X
Business

The economic boom of HIMSS 2010

While U.S. unemployment remains near 10%, vendors at HIMSS this year were complaining of a labor shortage. There was a carnival atmosphere on the show floor, and at the after-show parties it was 1999, not 2010.
Written by Dana Blankenhorn, Inactive

Even without having spent or committed most of the HITECH Stimulus money available to it, the Department of Health and Human Services has created an economic boom at HIMSS.

This year's show in Atlanta was enormous -- Comdex-sized. Organizers estimated 26,800 registered, but walking across the crowded show floors yesterday that total seemed low.

(UPDATE: The final totals, offered Thursday morning, were more than 27,500 attendees, and more than 900 exhibitors in 359,000 sq ft of occupied exhibit space.)

While the 2008 show in Orlando would have filled the oldest and smallest hall of Atlanta's World Congress Center, this one packed both of the two large halls, which together have well over 1 million square feet of space. (This includes meeting rooms, ballrooms, and catering pantries apparently.)

Some of that space was given over to concessions, some to meeting rooms, some to the Interoperability Showcase, but over 900 vendor booths were large and filled with people.

While U.S. unemployment remains near 10%, vendors at HIMSS this year were complaining of a labor shortage. Some of the stimulus money will go toward educating health IT professionals for hospitals, clinics and vendors, but the fact is if you have these skills now finding work is easy.

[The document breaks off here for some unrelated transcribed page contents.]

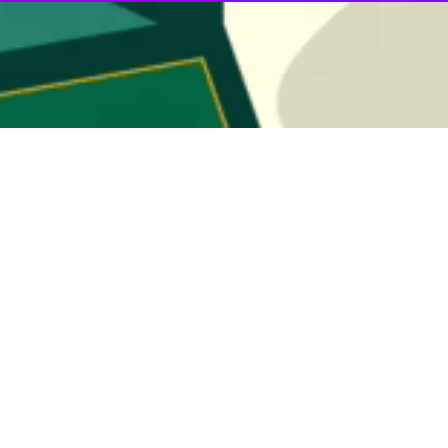
00:00
چند فیلم از این مسابقه نوشت: یک گل سالم، دو پنالتی و یک اخراج اشتباه، 
مومی باشگاه استقلال، آبی‌پوشان بلافاصله پس از بازی با نساجی مازندران ب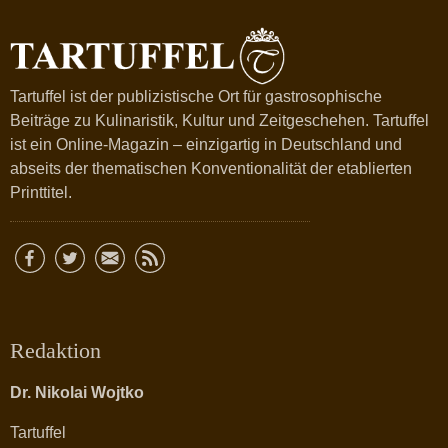
Tartuffel ist der publizistische Ort für gastrosophische
Beiträge zu Kulinaristik, Kultur und Zeitgeschehen. Tartuffel
ist ein Online-Magazin – einzigartig in Deutschland und
abseits der thematischen Konventionalität der etablierten
Printtitel.
Redaktion
Dr. Nikolai Wojtko
Tartuffel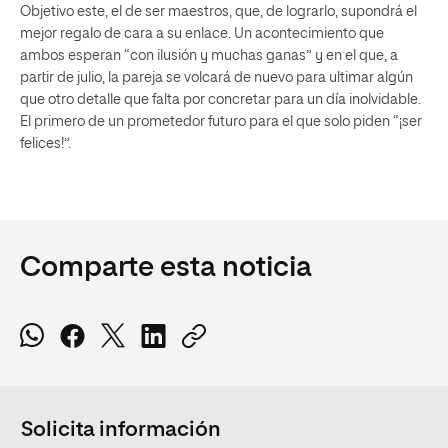
Objetivo este, el de ser maestros, que, de lograrlo, supondrá el
mejor regalo de cara a su enlace. Un acontecimiento que
ambos esperan “con ilusión y muchas ganas” y en el que, a
partir de julio, la pareja se volcará de nuevo para ultimar algún
que otro detalle que falta por concretar para un día inolvidable.
El primero de un prometedor futuro para el que solo piden “¡ser
felices!”.
Comparte esta noticia
Solicita información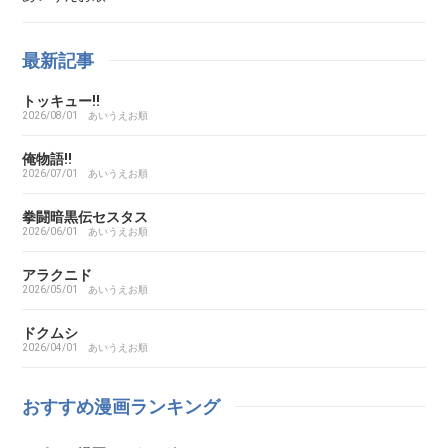
ああ探偵事務所
最新記事
トッキュー!!
ARMS（アームズ）
2026/08/01
あいうえお順
あいこら
俺物語!!
2026/07/01
あいうえお順
アイシールド21
拳闘暗黒伝セスタス
2026/06/01
あいうえお順
I’S（アイズ）
アラクニド
2026/05/01
あいうえお順
藍より青し
ドクムシ
2026/04/01
あいうえお順
アカギ～闇に降り立った天才～
おすすめ漫画ランキング
悪魔とラブソング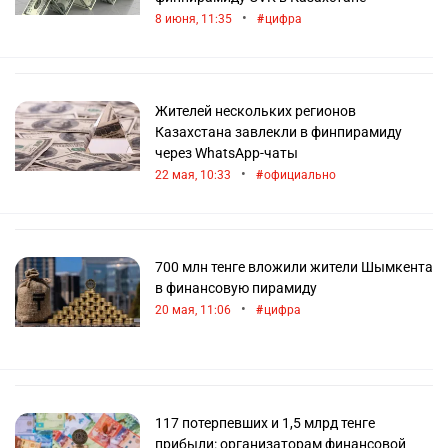
•
8 июня, 11:35
цифра
Жителей нескольких регионов
Казахстана завлекли в финпирамиду
через WhatsApp-чаты
•
22 мая, 10:33
официально
700 млн тенге вложили жители Шымкента
в финансовую пирамиду
•
20 мая, 11:06
цифра
117 потерпевших и 1,5 млрд тенге
прибыли: организаторам финансовой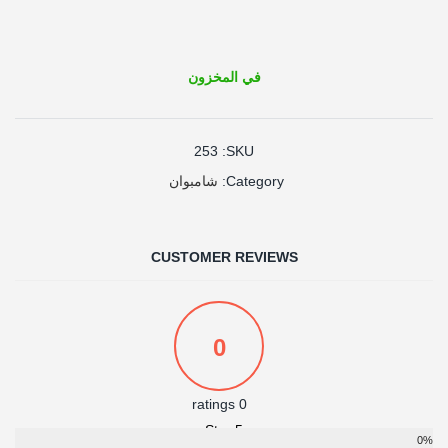
في المخزون
253
SKU:
شامبوان
Category:
CUSTOMER REVIEWS
0
0 ratings
5 Star
0%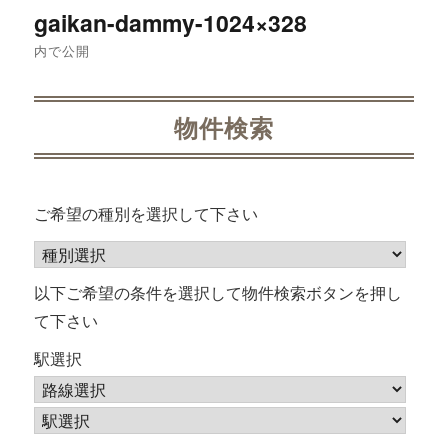
投
gaikan-dammy-1024×328
稿
内で公開
ナ
物件検索
ビ
ゲ
ー
ご希望の種別を選択して下さい
シ
ョ
以下ご希望の条件を選択して物件検索ボタンを押し
て下さい
ン
駅選択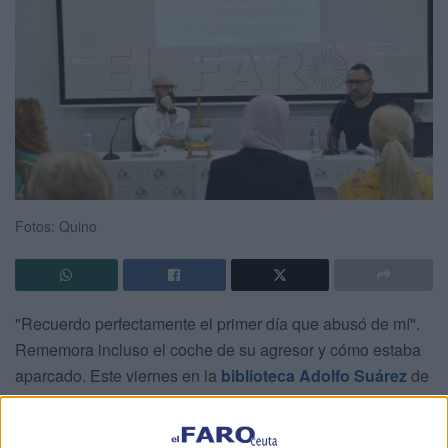
Fotos: Quino
"Recuerdo perfectamente el primer día que abusó de mí".
Rememora incluso el coche de su agresor y cómo estaba
aparcado. Este viernes en la
biblioteca Adolfo Suárez
de
Ceuta cuenta su testimonio y cómo lo ha transformado en
un cuento, en un arma para despertar la conciencia de los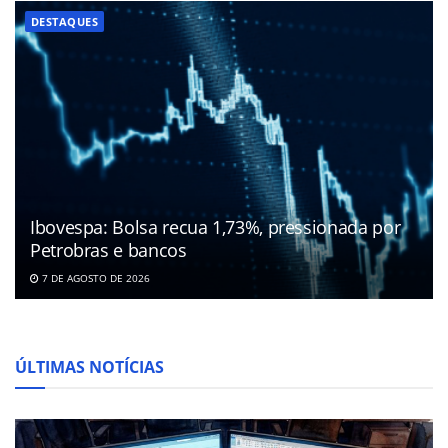
DESTAQUES
Ibovespa: Bolsa recua 1,73%, pressionada por
Petrobras e bancos
7 DE AGOSTO DE 2026
ÚLTIMAS NOTÍCIAS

There was a carnival atmosphere on the HIMSS show floor, and at the after-show parties it was 1999, not 2010.

The Hyland Software booth above, designed to look like Camden Yards but with a sports bar interior (complete with tapes of baseball highlights), was not typical, but it caught the flavor of the moment.

The software company's URL is onbase.com, which explained the theme, and customers were promised free beer as the show closed for the day.

Hyland actually made some news during the week, buying eWebhealth, which does hosted medical record workflow. But the point of the booth was celebration, an OnBase manager told me. "You don't do business at these shows." You show your customers some love.

Most booths had a distinct sameness -- how many pictures of people with stethoscopes or patients looking at heroic health givers can you stand -- and the vast majority offered variations on the same Electronic Medical Record (EMR) theme.

But given the weather -- a mix of rain and snow most of Tuesday -- and the economic storms outside, HIMSS10 was a happy place. If you're in health IT, happy days are here again.